To do: With the pictures set aside, reproduce each entry precisely as it reads.

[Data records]
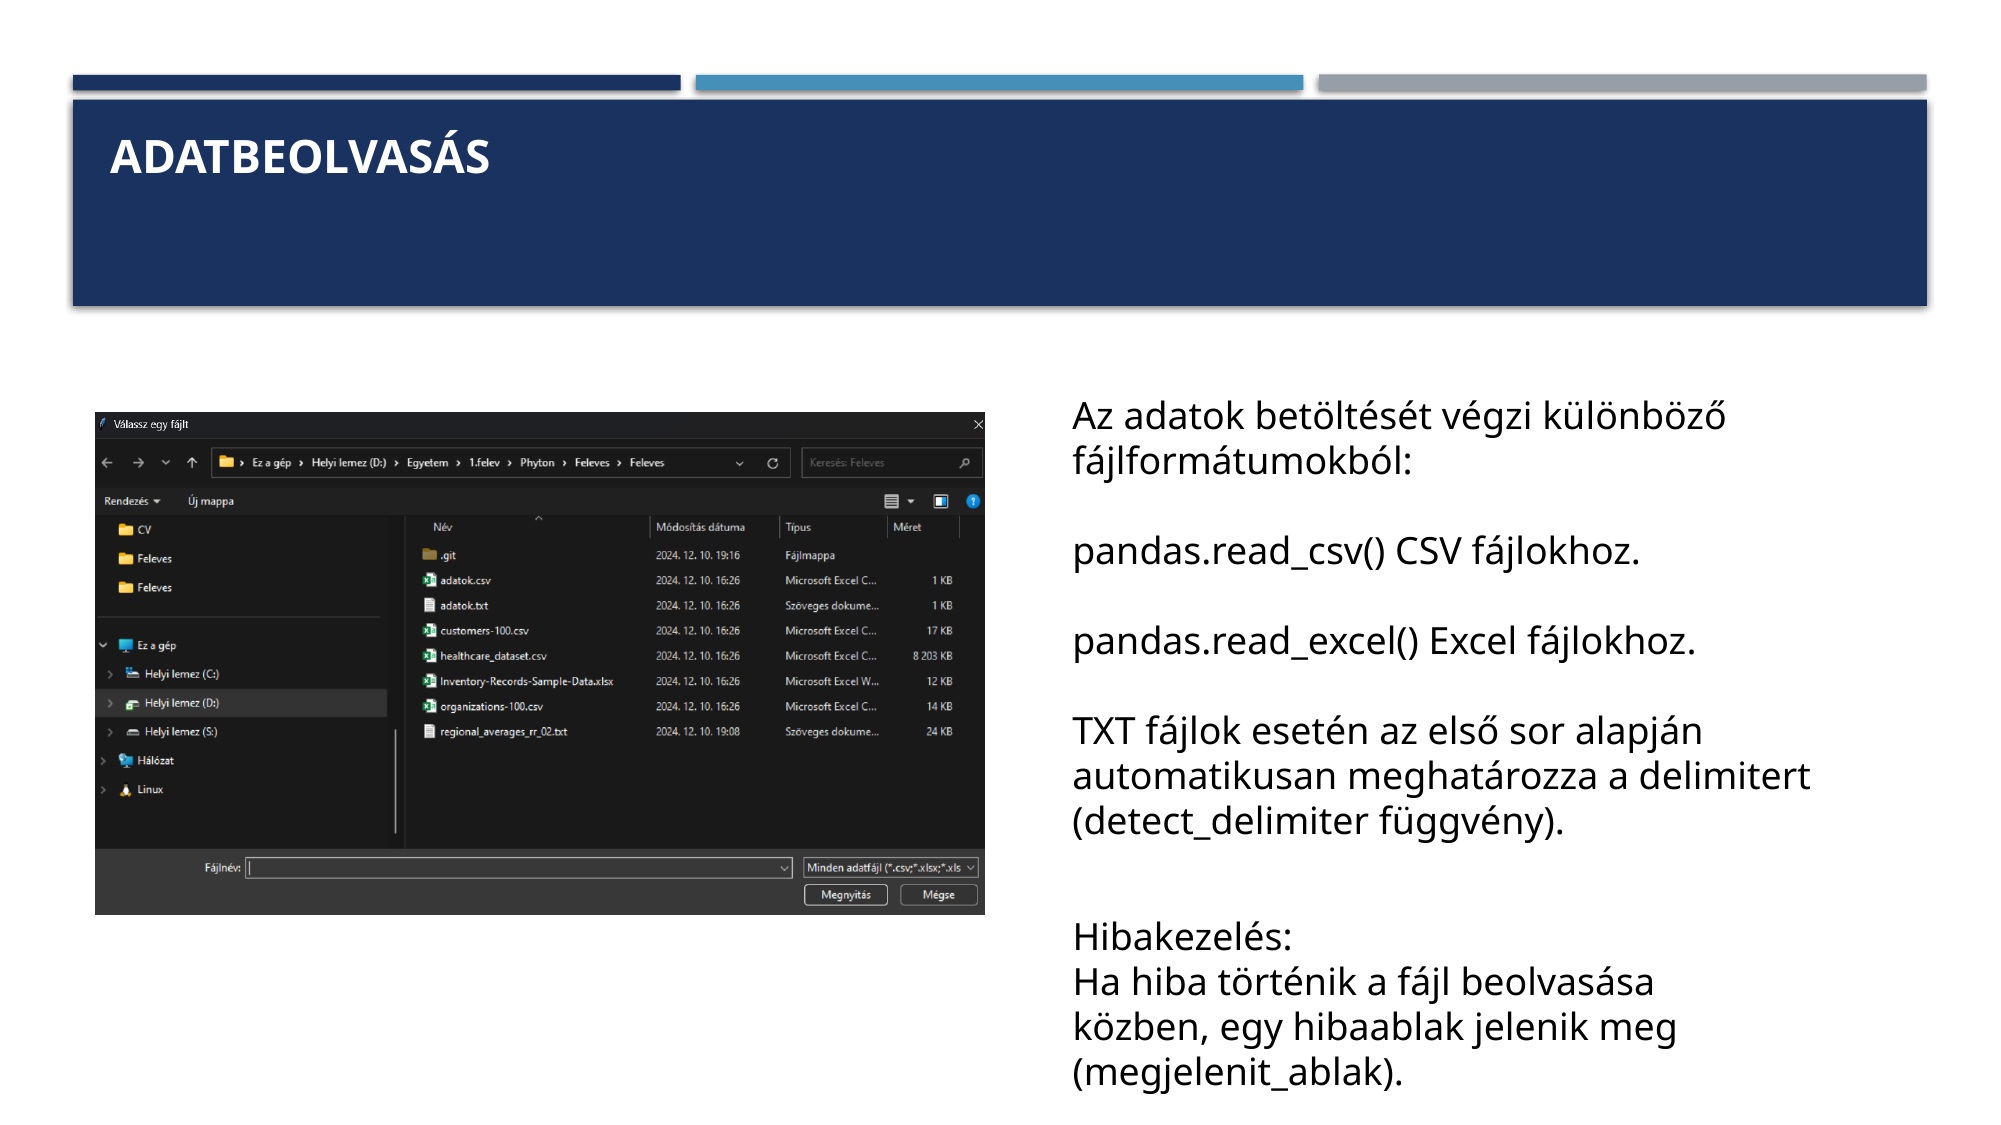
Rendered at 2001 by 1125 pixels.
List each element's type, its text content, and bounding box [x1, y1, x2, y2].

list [94, 412, 986, 915]
text_box Hibakezelés: Ha hiba történik a fájl beolvasása közben, egy hibaablak jelenik meg (megjelenit_ablak). [1057, 906, 1801, 1101]
text_box Az adatok betöltését végzi különböző fájlformátumokból: pandas.read_csv() CSV fájlokhoz. pandas.read_excel() Excel fájlokhoz. TXT fájlok esetén az első sor alapján automatikusan meghatározza a delimitert (detect_delimiter függvény). [1057, 384, 1905, 850]
title Adatbeolvasás [95, 119, 1905, 191]
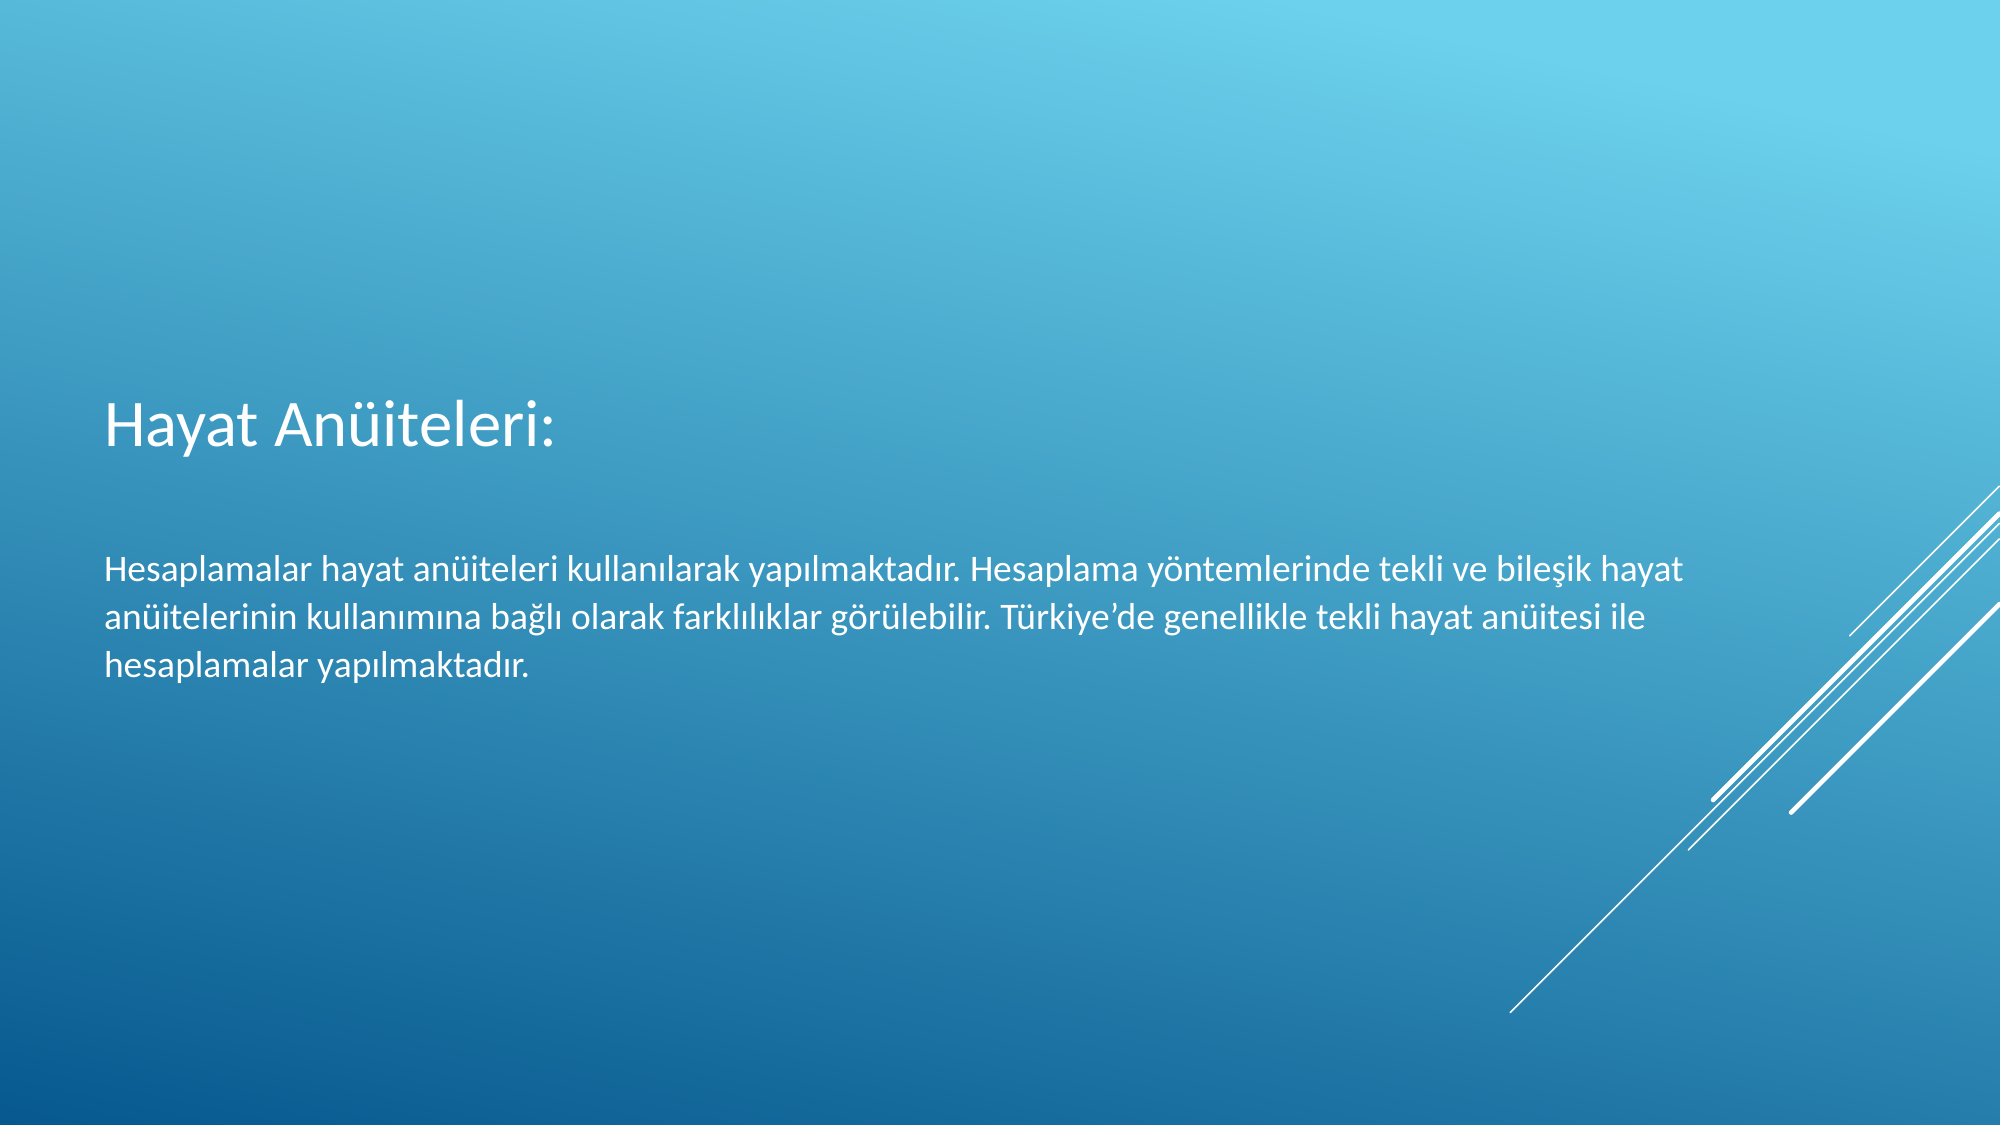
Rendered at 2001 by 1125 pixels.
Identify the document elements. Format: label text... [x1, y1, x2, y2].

text_box Hayat Anüiteleri: Hesaplamalar hayat anüiteleri kullanılarak yapılmaktadır. Hesaplama yöntemlerinde tekli ve bileşik hayat anüitelerinin kullanımına bağlı olarak farklılıklar görülebilir. Türkiye’de genellikle tekli hayat anüitesi ile hesaplamalar yapılmaktadır. [89, 366, 1874, 755]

Reply to the task:
Rendered at 2001 by 1125 pixels.
List each element's type, its text content, and bounding box [x1, y1, x2, y2].

list [94, 412, 986, 915]
text_box Hibakezelés: Ha hiba történik a fájl beolvasása közben, egy hibaablak jelenik meg (megjelenit_ablak). [1057, 906, 1801, 1101]
text_box Az adatok betöltését végzi különböző fájlformátumokból: pandas.read_csv() CSV fájlokhoz. pandas.read_excel() Excel fájlokhoz. TXT fájlok esetén az első sor alapján automatikusan meghatározza a delimitert (detect_delimiter függvény). [1057, 384, 1905, 850]
title Adatbeolvasás [95, 119, 1905, 191]
Rendered at 2001 by 1125 pixels.
Identify the document elements. Format: label text... [x1, y1, x2, y2].

text_box Hayat Anüiteleri: Hesaplamalar hayat anüiteleri kullanılarak yapılmaktadır. Hesaplama yöntemlerinde tekli ve bileşik hayat anüitelerinin kullanımına bağlı olarak farklılıklar görülebilir. Türkiye’de genellikle tekli hayat anüitesi ile hesaplamalar yapılmaktadır. [89, 366, 1874, 755]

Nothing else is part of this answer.